* **JOB**
Make an exact copy of every entry, leaving the pictures out.

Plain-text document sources
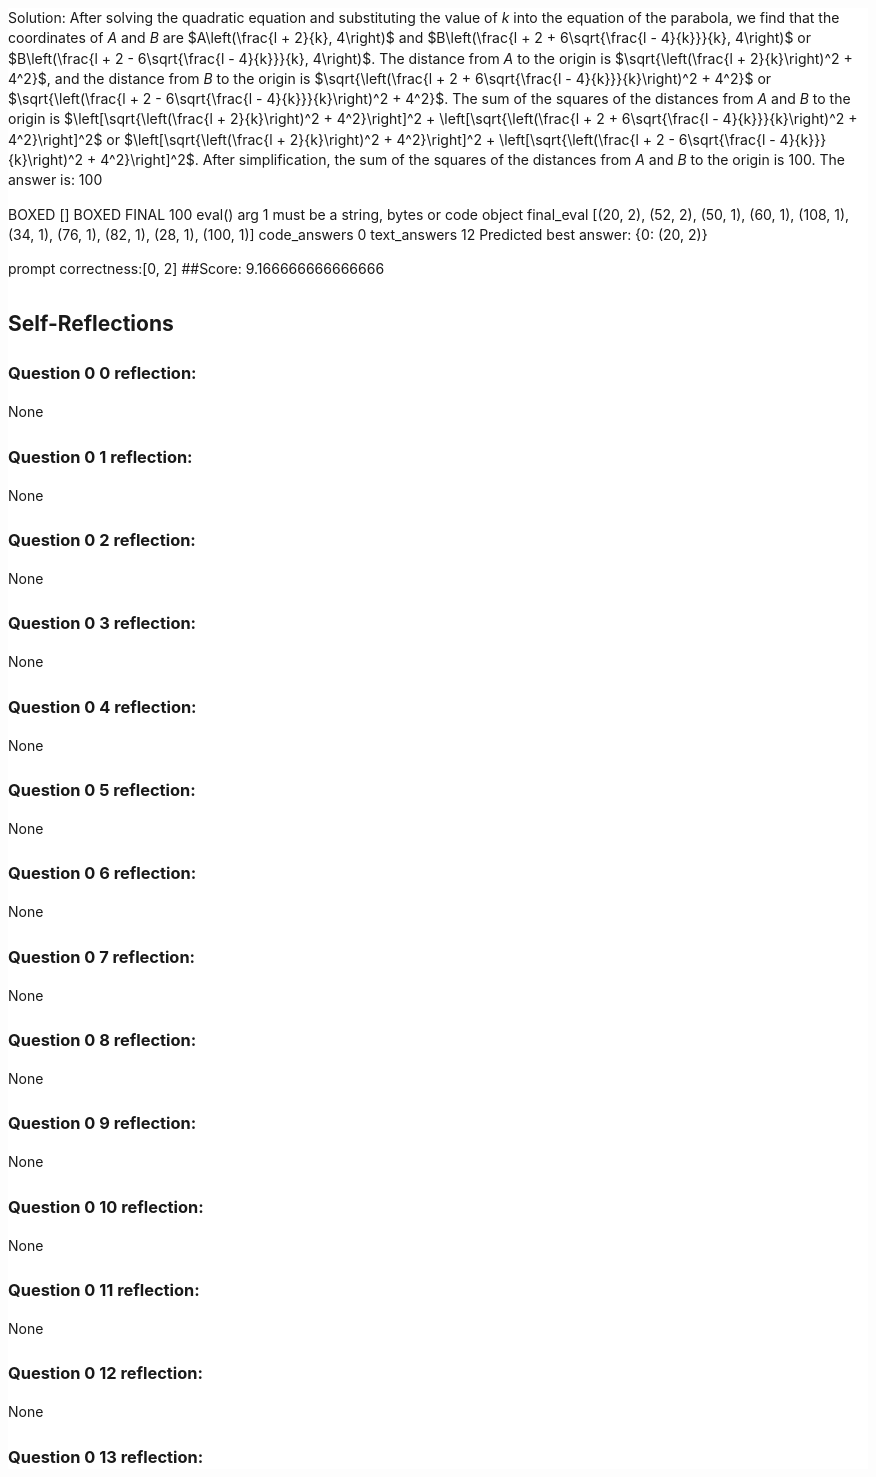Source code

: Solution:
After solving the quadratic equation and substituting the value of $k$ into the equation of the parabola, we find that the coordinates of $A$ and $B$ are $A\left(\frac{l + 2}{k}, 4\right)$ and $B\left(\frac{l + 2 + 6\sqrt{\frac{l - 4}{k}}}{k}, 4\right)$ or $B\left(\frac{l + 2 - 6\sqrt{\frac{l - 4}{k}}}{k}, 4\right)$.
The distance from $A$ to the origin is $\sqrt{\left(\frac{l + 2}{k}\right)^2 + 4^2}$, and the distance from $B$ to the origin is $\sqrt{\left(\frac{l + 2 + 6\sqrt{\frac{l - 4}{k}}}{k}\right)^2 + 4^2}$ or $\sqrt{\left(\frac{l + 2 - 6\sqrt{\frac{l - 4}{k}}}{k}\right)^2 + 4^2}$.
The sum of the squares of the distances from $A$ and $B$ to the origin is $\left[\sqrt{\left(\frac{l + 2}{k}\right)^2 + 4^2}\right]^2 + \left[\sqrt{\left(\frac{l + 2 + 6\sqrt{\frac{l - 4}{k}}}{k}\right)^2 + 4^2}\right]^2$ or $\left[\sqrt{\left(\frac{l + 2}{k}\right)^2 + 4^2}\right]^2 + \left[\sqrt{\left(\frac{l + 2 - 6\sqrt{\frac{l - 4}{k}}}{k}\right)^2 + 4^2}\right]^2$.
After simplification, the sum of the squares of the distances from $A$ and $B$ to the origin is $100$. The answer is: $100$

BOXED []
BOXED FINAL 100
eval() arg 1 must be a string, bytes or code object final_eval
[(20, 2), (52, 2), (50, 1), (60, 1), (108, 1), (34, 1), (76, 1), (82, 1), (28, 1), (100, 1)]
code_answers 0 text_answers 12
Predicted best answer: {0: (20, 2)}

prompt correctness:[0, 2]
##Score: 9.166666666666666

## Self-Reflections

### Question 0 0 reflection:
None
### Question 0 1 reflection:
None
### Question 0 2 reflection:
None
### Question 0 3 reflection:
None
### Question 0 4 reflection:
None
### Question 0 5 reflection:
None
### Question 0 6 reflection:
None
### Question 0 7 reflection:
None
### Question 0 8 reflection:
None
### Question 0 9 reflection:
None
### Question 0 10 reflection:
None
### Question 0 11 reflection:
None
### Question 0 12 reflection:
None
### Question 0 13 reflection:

* **RESULT OF THE TASK**
Source code

: Solution:
After solving the quadratic equation and substituting the value of $k$ into the equation of the parabola, we find that the coordinates of $A$ and $B$ are $A\left(\frac{l + 2}{k}, 4\right)$ and $B\left(\frac{l + 2 + 6\sqrt{\frac{l - 4}{k}}}{k}, 4\right)$ or $B\left(\frac{l + 2 - 6\sqrt{\frac{l - 4}{k}}}{k}, 4\right)$.
The distance from $A$ to the origin is $\sqrt{\left(\frac{l + 2}{k}\right)^2 + 4^2}$, and the distance from $B$ to the origin is $\sqrt{\left(\frac{l + 2 + 6\sqrt{\frac{l - 4}{k}}}{k}\right)^2 + 4^2}$ or $\sqrt{\left(\frac{l + 2 - 6\sqrt{\frac{l - 4}{k}}}{k}\right)^2 + 4^2}$.
The sum of the squares of the distances from $A$ and $B$ to the origin is $\left[\sqrt{\left(\frac{l + 2}{k}\right)^2 + 4^2}\right]^2 + \left[\sqrt{\left(\frac{l + 2 + 6\sqrt{\frac{l - 4}{k}}}{k}\right)^2 + 4^2}\right]^2$ or $\left[\sqrt{\left(\frac{l + 2}{k}\right)^2 + 4^2}\right]^2 + \left[\sqrt{\left(\frac{l + 2 - 6\sqrt{\frac{l - 4}{k}}}{k}\right)^2 + 4^2}\right]^2$.
After simplification, the sum of the squares of the distances from $A$ and $B$ to the origin is $100$. The answer is: $100$

BOXED []
BOXED FINAL 100
eval() arg 1 must be a string, bytes or code object final_eval
[(20, 2), (52, 2), (50, 1), (60, 1), (108, 1), (34, 1), (76, 1), (82, 1), (28, 1), (100, 1)]
code_answers 0 text_answers 12
Predicted best answer: {0: (20, 2)}

prompt correctness:[0, 2]
##Score: 9.166666666666666

## Self-Reflections

### Question 0 0 reflection:
None
### Question 0 1 reflection:
None
### Question 0 2 reflection:
None
### Question 0 3 reflection:
None
### Question 0 4 reflection:
None
### Question 0 5 reflection:
None
### Question 0 6 reflection:
None
### Question 0 7 reflection:
None
### Question 0 8 reflection:
None
### Question 0 9 reflection:
None
### Question 0 10 reflection:
None
### Question 0 11 reflection:
None
### Question 0 12 reflection:
None
### Question 0 13 reflection:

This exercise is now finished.